### CONSIGNE
Selon la préface sur la maison d'édition Des femmes, pourquoi avoir choisi un nom au pluriel et partitif ? Répondez en une à trois phrases.

### TEXTE FOURNI
————————

ACTE DE NAISSANCE
Gravidanza. Féminologie II, des femmes-Antoinette Fouque, 2007 (Poche, 2021)
Préface à l’album des éditions Des femmes, paru en 2004 : Depuis 30 ans des femmes éditent.
La maison d’édition Des femmes est née du MLF, que j’ai toujours envisagé comme un mouvement de civilisation, social et culturel, politique et symbolique. Je voulais tracer des voies positives, donner lieu au non lieu, à l’éveil, à la naissance, au développement de la culture des femmes. Il nous a fallu ouvrir des territoires de parole et de pensée, où mener l’investigation et la création. Ces lieux, j’ai tenu à les démarquer du féminisme par le choix de l’intitulé pluriel et partitif : il s’agissait de faire advenir des femmes pour subvertir un ordre symbolique monophallique, pour passer d’une civilisation du Un à une civilisation du deux, d’une économie phallique à une société hétérosexuée et génitale.

————————

### LISTE DES LIGNES
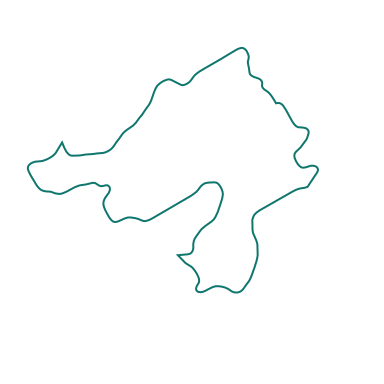 Jamao al Norte, Espaillat, Dominican Republic, rotated 60°
{"feature_id": "3306468B95520457943603", "entity_name": "Jamao al Norte", "entity_type": "district", "adm_level": 2, "iso_a3": "DOM", "parent_name": "Dominican Republic", "parent_adm1": "Espaillat", "projection": "natural_earth1", "projection_center": [-70.445, 19.588], "detail": "fine", "context": "isolated", "style": "outline", "palette": "teal", "viewbox_px": 384, "rotation_deg": 60, "n_neighbors": 0, "source": "geoboundaries", "source_scale": "gbopen_adm2", "svg_char_len": 3722}
<svg xmlns="http://www.w3.org/2000/svg" viewBox="0 0 384 384"><g transform="rotate(60 192 192)"><path d="M245.3,89.3L237.5,73.6L236.2,72.1L235.3,71.6L234.4,71.4L233.4,71.4L232.4,71.7L231.4,72.3L229.8,73.9L228.6,76.1L227.6,80.8L226.8,83.1L226.2,84.1L225.3,84.9L224.3,85.5L223.2,85.9L220.8,86.4L217.1,86.5L213.5,86.0L211.3,85.0L210.4,84.2L209.7,83.1L209.2,82.0L207.7,75.8L203.8,66.8L202.7,65.2L199.9,62.1L198.5,61.0L197.7,60.7L195.8,60.6L193.9,61.4L193.1,62.1L191.6,63.8L189.4,67.1L188.7,67.9L186.8,69.0L184.6,69.6L180.9,69.9L167.7,69.6L162.8,69.9L160.6,70.5L158.8,71.7L157.8,73.2L157.2,74.9L152.5,74.9L147.8,75.2L144.5,75.8L142.5,76.6L139.1,78.2L137.3,78.6L135.6,78.5L134.9,78.2L133.1,76.9L131.7,76.3L130.0,76.3L129.1,76.5L127.3,77.4L123.2,80.9L121.4,82.1L119.5,82.8L117.7,82.6L113.3,80.8L108.4,79.2L106.8,78.3L104.9,76.4L103.4,75.3L102.4,74.9L100.2,74.4L96.8,74.2L94.7,74.7L93.7,75.2L92.7,76.0L92.0,77.0L91.6,78.1L91.1,80.5L91.0,84.4L91.3,101.4L91.3,119.9L91.4,125.5L91.7,128.2L92.2,130.9L93.0,133.2L94.8,137.2L95.5,139.4L95.7,141.7L95.6,144.1L95.0,146.2L94.5,147.1L93.8,147.9L84.9,153.7L83.4,155.0L82.7,156.1L82.3,157.2L81.8,159.7L81.6,162.3L81.8,165.1L82.3,167.8L82.7,169.1L84.0,171.5L86.3,174.6L92.3,181.6L93.8,183.7L95.1,185.9L97.0,190.3L100.0,196.4L101.7,200.9L104.0,206.1L105.0,209.8L105.7,218.0L106.5,222.0L107.4,224.2L109.3,228.2L111.1,232.7L113.1,236.7L113.9,238.8L114.5,241.2L114.6,245.0L114.3,247.5L113.6,249.7L111.2,254.8L109.4,259.2L106.4,265.3L104.3,270.8L101.3,276.5L100.2,278.2L99.5,279.0L97.7,280.0L94.6,280.6L90.1,280.5L84.1,279.7L90.0,290.4L90.8,292.9L91.2,295.6L91.3,298.4L91.2,301.2L90.5,305.3L89.7,307.6L87.4,312.5L86.9,314.7L86.7,317.0L86.8,318.1L87.4,320.3L88.1,321.3L89.0,322.1L90.0,322.6L92.1,323.1L96.9,323.4L108.3,323.2L110.8,322.9L113.2,322.3L114.4,321.8L116.1,320.7L118.3,318.4L121.1,314.2L124.8,311.1L126.8,308.6L127.9,306.7L128.3,305.4L128.7,302.8L129.0,300.1L129.2,291.8L129.7,287.8L130.3,285.4L132.4,280.2L134.3,273.7L135.3,272.0L136.0,271.3L139.9,269.3L141.2,268.2L142.1,266.7L143.1,263.3L143.5,262.5L144.1,261.8L145.0,261.3L145.9,261.0L146.8,261.0L147.8,261.3L149.4,262.3L151.2,264.6L153.4,269.7L154.5,271.5L155.9,273.2L156.8,273.9L158.8,275.1L161.1,275.7L163.5,276.1L167.1,276.3L171.9,276.4L174.2,276.2L176.4,275.8L178.4,274.9L179.2,274.1L179.8,273.1L180.5,270.9L181.3,263.3L181.9,260.7L182.4,259.5L183.7,257.4L186.0,254.5L188.5,252.0L191.8,249.5L193.2,248.1L193.8,247.1L194.5,244.7L194.9,242.2L195.0,238.0L194.8,194.8L194.4,190.6L194.0,187.9L193.2,185.6L191.9,182.6L191.2,180.6L190.9,178.2L190.9,177.0L191.1,175.8L191.8,173.7L194.6,168.1L195.9,166.4L196.9,165.7L197.9,165.3L200.2,164.8L203.8,164.8L207.4,165.5L209.7,166.6L212.7,169.1L217.2,174.0L222.5,180.1L225.5,184.5L226.7,186.9L227.3,189.6L228.1,197.8L228.8,201.8L229.6,204.0L232.9,211.3L234.0,213.3L235.4,215.0L237.8,217.0L240.4,218.4L242.0,219.5L243.3,220.9L244.2,222.7L244.4,223.7L244.4,224.8L243.9,226.7L239.7,235.8L249.8,233.3L251.8,232.4L255.5,230.4L257.6,229.5L261.2,228.9L264.8,228.7L268.4,228.9L270.7,229.4L271.7,229.8L273.5,230.9L274.0,231.6L275.8,234.8L277.0,236.2L277.6,236.7L278.4,237.1L279.4,237.3L280.3,237.2L281.2,236.8L281.9,236.2L283.1,234.6L283.9,232.6L284.2,230.2L284.5,224.1L284.7,221.5L285.3,219.1L286.4,216.8L288.6,213.8L291.2,211.2L294.1,209.1L297.9,207.3L299.6,206.0L300.3,205.2L301.5,203.4L301.9,202.4L302.4,200.0L302.1,197.6L301.4,195.5L299.5,191.6L297.7,187.2L296.3,185.0L293.9,181.8L288.6,175.6L284.1,170.7L281.2,168.0L279.2,166.5L269.7,161.4L266.4,160.6L258.5,159.7L255.4,158.7L247.0,154.1L246.1,153.5L244.6,151.9L243.3,150.1L242.8,149.0L242.1,146.5L241.7,142.5L241.9,105.0L242.1,101.0L242.5,98.4L243.2,96.1L244.7,92.3L245.0,91.0L245.3,89.3Z" fill="none" stroke="#0f766e" stroke-width="2"/></g></svg>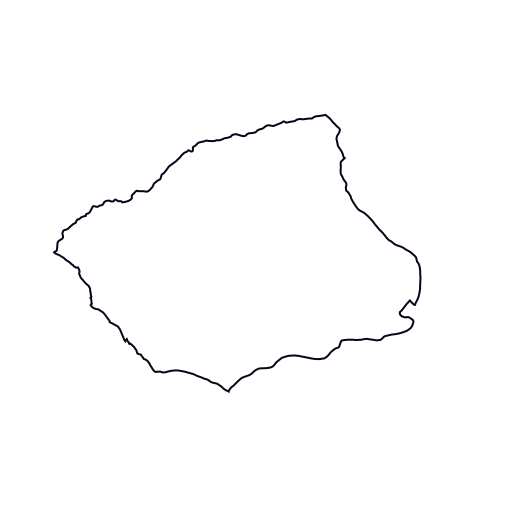 Guacamayas, Boyacá, Colombia (orthographic projection), rotated 309°
{"feature_id": "7082276B5758535109940", "entity_name": "Guacamayas", "entity_type": "district", "adm_level": 2, "iso_a3": "COL", "parent_name": "Colombia", "parent_adm1": "Boyacá", "projection": "orthographic", "projection_center": [-72.516, 6.443], "detail": "fine", "context": "isolated", "style": "outline", "palette": "ink", "viewbox_px": 512, "rotation_deg": 309, "n_neighbors": 0, "source": "geoboundaries", "source_scale": "gbopen_adm2", "svg_char_len": 6105}
<svg xmlns="http://www.w3.org/2000/svg" viewBox="0 0 512 512"><g transform="rotate(309 256 256)"><path d="M165.6,93.8L161.7,93.1L159.5,92.9L158.4,92.6L156.7,91.7L155.7,90.8L154.8,90.5L154.0,90.4L151.9,91.2L150.5,92.7L149.8,93.7L149.0,94.3L148.2,94.5L147.3,94.5L144.0,93.3L142.9,93.2L142.0,93.3L141.0,93.7L137.1,96.4L135.0,97.6L134.4,97.7L131.9,96.7L131.6,97.6L131.8,98.7L133.0,103.3L133.2,105.6L133.5,107.3L133.5,109.6L133.3,110.3L133.8,115.5L133.5,117.9L133.8,119.4L133.5,120.1L133.4,121.3L133.4,121.8L133.7,122.1L133.7,123.1L133.8,123.6L134.5,124.5L135.1,124.9L134.4,126.5L133.5,128.0L132.9,128.6L130.7,129.9L130.2,131.1L129.2,132.7L128.7,134.1L128.4,136.5L127.6,140.1L127.4,144.9L127.1,145.7L126.1,147.8L124.4,149.0L123.9,150.2L123.3,150.6L122.3,151.7L121.3,152.6L121.1,153.4L120.7,153.6L119.5,153.7L119.7,154.1L116.4,157.4L115.6,158.4L115.2,158.6L114.8,158.3L114.1,158.2L113.8,158.4L113.5,159.0L113.3,159.9L113.3,162.0L113.5,163.4L114.0,164.8L115.4,167.3L115.6,170.2L115.9,172.5L115.5,174.9L113.5,182.7L113.3,183.2L112.5,183.9L113.1,186.4L114.3,193.0L113.3,196.6L107.8,206.8L107.5,208.1L108.6,207.8L110.1,207.9L109.0,209.9L108.8,210.7L108.8,211.9L108.0,212.4L108.2,213.1L108.3,213.3L108.9,213.8L108.7,214.4L108.8,215.3L108.5,219.0L107.8,220.6L107.7,221.7L107.6,222.2L107.0,223.0L106.6,223.5L105.6,225.2L106.9,228.9L106.8,229.3L106.3,230.1L105.9,232.2L105.4,233.6L105.4,234.0L106.0,235.0L106.2,237.8L105.7,239.4L105.5,240.7L104.8,242.0L102.9,247.4L102.5,249.1L102.5,250.0L102.7,250.8L105.8,254.2L106.8,256.8L108.1,258.3L113.3,262.2L116.1,265.1L118.1,267.6L121.2,273.3L124.9,281.9L125.5,284.6L126.5,287.9L127.1,289.3L128.0,292.7L129.5,296.3L129.8,300.6L130.1,301.5L132.1,305.7L132.5,307.4L132.5,308.9L132.8,310.9L132.5,314.2L132.6,316.8L133.4,319.3L133.5,320.1L134.4,319.6L137.3,319.4L139.1,319.6L140.8,320.1L146.8,320.7L151.2,321.4L152.9,322.0L154.4,322.8L157.7,324.8L158.7,325.5L159.8,326.0L162.0,326.7L165.1,327.1L166.3,327.3L167.7,327.8L170.0,328.9L171.1,329.8L173.1,332.0L175.5,334.8L178.4,337.4L179.8,338.1L181.2,338.7L184.2,338.8L185.7,338.6L192.9,340.1L194.3,340.9L198.7,343.9L202.6,348.1L205.0,351.6L211.4,363.8L213.1,366.7L214.5,368.6L216.8,371.2L218.2,372.2L219.0,373.2L220.1,373.8L222.6,374.5L224.6,374.7L227.7,374.6L230.8,375.1L233.2,375.7L234.5,376.2L236.7,377.6L237.4,377.8L239.5,377.1L243.0,375.8L244.0,375.8L244.8,376.3L246.1,377.4L248.3,379.6L252.2,384.3L253.3,386.2L256.8,390.1L260.0,392.9L261.1,393.9L264.0,398.8L265.2,400.7L266.2,402.7L266.5,403.1L267.3,403.7L268.4,404.9L269.4,405.6L270.9,406.0L273.7,406.2L274.9,406.7L279.6,410.3L281.2,411.7L282.4,413.0L285.8,415.9L289.8,418.6L292.9,420.4L297.3,421.6L300.1,421.3L302.8,420.3L304.1,419.7L305.0,418.1L304.8,414.6L304.4,413.0L303.7,411.9L303.0,411.6L301.9,410.0L300.9,407.2L301.0,405.6L301.3,404.7L301.8,404.0L302.9,403.1L305.5,403.5L308.1,403.4L313.6,403.3L318.3,403.6L317.9,405.7L317.7,408.1L317.6,409.7L318.0,410.3L320.6,409.5L323.7,408.9L327.2,407.7L330.5,406.1L334.8,403.5L335.1,403.0L335.6,402.7L343.0,397.2L345.3,395.0L347.6,393.1L350.2,390.5L351.9,388.1L352.5,386.9L353.1,384.5L355.3,381.8L355.8,380.6L356.0,379.1L356.2,373.2L355.2,367.5L355.2,365.9L354.6,363.0L352.8,358.3L352.3,355.4L352.5,352.3L352.4,351.4L352.0,350.1L352.0,348.2L352.5,345.3L353.0,343.4L353.8,339.4L354.2,334.9L354.8,332.3L355.3,329.3L356.6,324.0L357.4,318.1L357.6,313.3L357.3,311.0L356.7,308.5L356.6,306.4L357.2,303.1L358.8,298.4L359.0,297.5L360.3,294.5L360.8,293.5L361.9,292.0L362.4,290.9L362.8,289.4L363.5,288.0L363.5,285.7L363.7,284.8L365.5,282.9L366.1,282.5L367.0,282.2L368.7,281.1L369.1,280.6L369.8,279.1L370.5,276.2L370.9,275.3L372.3,272.5L372.5,271.7L373.2,270.2L375.1,268.4L379.1,265.5L380.9,263.7L382.4,262.8L383.9,262.8L387.9,263.3L387.9,262.3L388.2,261.5L389.9,259.2L391.1,256.7L392.1,253.7L392.7,251.4L393.5,249.9L394.4,248.8L396.2,246.7L397.4,245.1L398.2,244.4L400.2,243.5L403.8,243.0L405.9,242.4L407.0,241.7L407.3,241.2L407.6,239.9L407.7,237.0L408.2,233.6L408.4,231.3L409.2,227.7L409.4,225.3L409.3,223.3L409.5,221.9L409.4,221.3L405.2,217.6L402.3,214.7L400.3,213.5L398.7,213.2L398.0,212.9L396.1,210.6L391.8,206.5L390.1,203.9L388.9,202.8L387.5,201.9L385.6,201.3L384.9,200.9L380.7,197.2L378.8,195.8L378.5,195.1L378.4,193.9L378.2,193.1L377.8,192.6L376.3,192.1L375.6,192.0L367.9,187.7L365.5,183.4L364.9,182.9L363.3,181.9L360.1,181.2L358.8,180.7L357.1,179.4L355.0,178.2L352.0,177.8L351.5,177.6L349.0,175.5L346.6,173.0L344.9,172.4L343.2,172.2L342.5,172.0L341.5,171.1L340.6,169.8L338.6,164.8L338.1,164.0L337.7,163.4L336.4,162.2L334.8,161.3L334.3,161.2L333.4,161.4L332.3,161.0L330.1,159.6L327.8,157.5L324.6,155.9L323.0,154.8L322.3,154.2L321.4,152.7L319.5,151.5L318.4,150.5L315.7,147.0L314.7,145.2L314.4,144.7L312.7,143.7L308.4,140.3L306.6,139.7L304.0,139.5L302.9,139.2L301.3,138.6L300.9,138.6L300.1,139.0L299.3,139.8L298.3,140.5L297.8,140.7L297.4,140.7L296.4,139.9L296.2,139.6L296.0,138.0L295.7,137.1L295.3,136.8L293.8,136.7L293.2,136.5L291.7,135.6L290.7,135.2L289.5,135.2L287.7,134.7L286.2,134.9L284.2,134.8L281.6,134.4L279.2,134.2L271.8,132.2L270.3,132.0L269.5,132.0L268.2,132.2L265.9,132.2L263.6,132.3L262.3,132.2L260.7,131.7L259.9,131.6L258.9,131.8L257.7,132.5L255.9,133.1L255.4,133.2L252.0,131.9L248.3,131.2L247.3,131.3L245.5,131.9L244.0,132.1L242.3,131.9L241.4,132.0L239.1,131.6L237.8,131.1L236.9,130.2L235.7,128.0L232.3,123.7L231.6,122.2L231.2,122.0L230.0,121.8L227.6,121.7L226.5,121.5L225.5,121.5L224.6,121.6L224.2,121.8L223.4,122.7L222.8,123.1L221.4,123.2L220.2,122.9L218.3,122.1L215.7,120.3L214.2,119.0L213.5,118.2L213.7,117.0L213.7,116.7L211.9,114.5L211.5,111.4L211.3,111.1L210.6,110.8L209.0,110.9L208.4,110.6L207.5,109.5L207.2,108.9L206.6,107.0L206.2,106.5L205.3,105.6L204.3,104.8L202.9,104.2L202.2,104.2L201.6,104.2L200.4,104.5L199.3,104.5L198.9,104.4L196.7,102.8L195.4,102.3L194.3,101.7L194.0,101.3L192.9,98.9L192.4,98.3L191.4,98.0L189.6,98.5L185.6,99.2L184.6,99.2L183.3,98.7L182.1,97.8L181.6,97.7L181.2,97.8L180.3,98.5L180.1,98.5L179.5,98.1L179.2,97.7L176.4,96.0L175.6,95.7L173.8,95.5L173.1,95.2L172.5,94.5L171.7,94.3L170.9,94.3L170.0,94.4L169.0,94.8L168.1,94.9L165.6,93.8Z" fill="none" stroke="#020617" stroke-width="2"/></g></svg>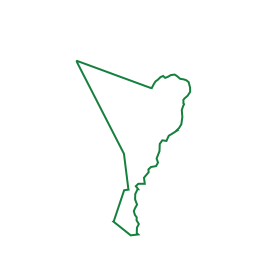 the district of Esperance, Soufrière, Saint Lucia, rotated 46°
{"feature_id": "8701671B42907640167452", "entity_name": "Esperance", "entity_type": "district", "adm_level": 2, "iso_a3": "LCA", "parent_name": "Saint Lucia", "parent_adm1": "Soufrière", "projection": "mercator", "projection_center": [-61.035, 13.845], "detail": "fine", "context": "isolated", "style": "outline", "palette": "green", "viewbox_px": 256, "rotation_deg": 46, "n_neighbors": 0, "source": "geoboundaries", "source_scale": "gbopen_adm2", "svg_char_len": 1075}
<svg xmlns="http://www.w3.org/2000/svg" viewBox="0 0 256 256"><g transform="rotate(46 128 128)"><path d="M44.3,118.1L44.3,118.4L45.6,119.1L143.7,148.8L144.1,149.1L172.1,170.1L172.7,170.4L170.1,174.0L185.2,203.0L185.1,203.5L207.1,200.6L211.7,194.6L209.7,194.7L205.9,190.8L204.6,186.9L200.4,186.0L198.3,183.8L195.3,183.4L191.9,181.6L190.7,179.0L189.4,174.7L184.3,172.5L180.5,168.6L178.7,163.6L179.1,163.2L178.5,163.1L175.3,162.8L175.3,161.3L175.3,159.3L179.8,154.7L177.4,152.9L174.9,151.1L174.1,143.8L172.0,142.1L172.0,138.6L174.9,134.3L173.7,130.4L169.9,128.7L166.5,121.4L161.5,116.2L160.7,111.9L164.0,109.3L163.3,107.6L161.9,104.1L163.9,94.8L163.5,95.1L163.5,91.5L162.4,87.1L157.9,81.3L152.5,76.9L150.6,73.3L149.8,71.1L148.9,71.1L146.2,68.6L146.0,66.7L146.2,62.8L145.2,58.2L142.1,55.3L140.1,54.2L137.1,52.5L134.1,52.9L131.6,54.2L128.9,56.3L124.6,56.7L122.9,57.1L121.9,57.4L119.7,60.4L118.9,63.7L117.8,66.4L115.6,66.6L115.0,66.6L114.0,69.2L114.0,73.0L113.6,75.9L114.4,79.1L115.8,83.2L114.4,83.7L115.5,83.6L44.3,118.1Z" fill="none" stroke="#15803d" stroke-width="2"/></g></svg>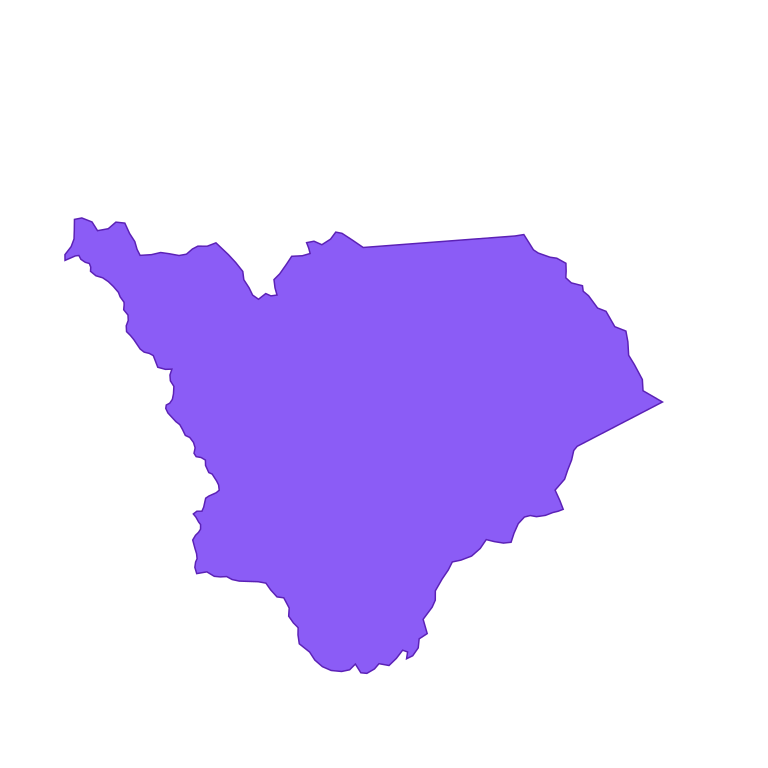 the district of Jelebu, Negeri Sembilan, Malaysia, rotated 339°
{"feature_id": "92858781B14475732449391", "entity_name": "Jelebu", "entity_type": "district", "adm_level": 2, "iso_a3": "MYS", "parent_name": "Malaysia", "parent_adm1": "Negeri Sembilan", "projection": "albers", "projection_center": [102.051, 3.062], "detail": "fine", "context": "isolated", "style": "filled", "palette": "violet", "viewbox_px": 768, "rotation_deg": 339, "n_neighbors": 0, "source": "geoboundaries", "source_scale": "gbopen_adm2", "svg_char_len": 2799}
<svg xmlns="http://www.w3.org/2000/svg" viewBox="0 0 768 768"><g transform="rotate(339 384 384)"><path d="M130.5,154.3L141.8,153.8L145.2,154.7L145.7,159.0L148.7,163.3L152.1,165.9L152.1,169.8L150.4,173.6L153.8,179.7L159.4,184.0L163.3,189.6L166.3,196.0L168.9,203.3L168.9,208.1L170.6,214.5L169.7,217.1L167.6,221.4L169.7,227.9L168.0,233.0L164.2,237.3L162.4,242.9L164.6,247.7L166.3,252.8L168.9,264.0L171.5,268.3L175.8,271.3L178.8,274.8L178.8,280.8L178.8,287.3L185.2,292.0L191.3,294.1L187.4,298.9L185.7,304.5L187.0,310.9L183.9,317.8L180.9,322.5L177.1,325.1L173.2,325.6L171.5,328.6L171.9,333.7L176.2,344.5L178.8,348.8L179.6,354.4L180.1,360.8L183.5,364.3L185.2,370.3L184.8,375.9L181.8,380.6L182.6,384.5L186.9,387.1L190.0,391.0L188.2,396.1L188.7,403.9L191.3,406.5L193.0,414.7L193.4,419.0L192.1,424.1L188.2,425.4L180.5,425.8L176.6,426.7L171.5,434.4L168.4,437.5L163.7,435.7L159.4,437.0L160.7,440.9L161.5,446.5L162.4,449.5L160.7,453.8L157.7,456.0L153.8,457.7L149.5,461.1L148.6,469.7L148.2,475.3L146.9,480.1L144.3,482.7L141.7,487.4L141.2,493.9L151.3,495.9L156.6,502.7L162.0,505.4L168.1,507.4L172.1,512.1L178.2,516.1L186.2,519.5L195.7,523.5L202.4,527.6L204.4,535.6L207.8,544.4L213.8,547.7L215.2,559.2L211.8,566.6L213.8,574.6L216.5,580.7L213.8,587.4L211.8,596.2L218.5,607.6L220.5,617.0L225.2,625.8L232.0,632.5L241.4,637.2L249.5,638.5L256.9,635.2L258.9,645.3L264.3,648.0L273.0,646.6L279.1,643.3L287.8,648.6L297.2,644.6L306.0,639.2L310.0,642.6L306.6,648.6L313.4,648.0L321.4,642.6L325.5,634.5L334.9,632.5L336.2,617.7L349.0,609.6L354.4,604.2L357.8,595.5L368.5,586.8L377.3,580.7L384.0,574.6L392.7,576.0L404.2,576.0L414.9,572.0L423.7,565.9L430.4,570.6L438.5,575.3L445.9,577.3L451.9,569.9L459.3,562.5L467.4,558.5L473.4,559.2L478.8,562.5L487.6,564.5L495.6,564.5L501.0,565.2L506.4,565.2L506.4,555.8L505.7,544.4L518.5,537.6L524.6,530.2L531.9,522.2L537.3,514.1L542.0,511.4L637.5,500.6L623.4,483.1L626.8,472.4L624.7,455.6L622.7,444.8L626.8,432.0L628.8,421.3L620.0,413.2L617.3,395.7L610.6,389.6L606.6,374.9L603.2,368.8L604.5,363.4L595.1,356.7L591.8,350.0L594.5,343.9L597.1,336.5L590.4,328.5L584.4,325.1L574.9,317.0L571.6,312.3L568.1,294.6L559.5,292.8L413.5,249.1L406.1,238.4L398.8,228.3L393.4,224.9L386.0,229.6L375.9,231.7L369.8,225.6L362.4,224.3L362.4,230.3L361.8,235.7L353.7,235.0L343.6,231.7L336.2,237.0L326.1,243.8L318.7,247.1L316.7,255.2L316.0,262.6L310.0,261.2L306.0,257.2L297.2,259.9L293.2,253.9L292.5,245.8L290.5,236.4L292.5,228.3L289.1,217.5L285.1,207.5L277.7,192.0L268.3,192.0L259.6,188.6L253.5,189.3L246.1,192.0L238.7,190.6L230.0,185.3L222.6,181.2L213.2,179.9L202.4,176.5L201.7,169.8L202.4,161.7L200.4,152.3L199.7,140.9L191.7,136.8L182.2,140.2L171.5,138.2L169.5,128.1L161.4,120.7L154.0,119.4L150.0,129.4L146.6,137.5L141.2,143.6L132.5,148.9L130.5,154.3Z" fill="#8b5cf6" stroke="#5b21b6" stroke-width="1.5"/></g></svg>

————————

### RÉPONSE
Ce nom devait démarquer ces lieux de parole et de pensée du féminisme. Il s'agissait de faire advenir des femmes pour subvertir un ordre symbolique monophallique, et passer ainsi d'une civilisation du Un à une civilisation du deux, d'une économie phallique à une société hétérosexuée et génitale.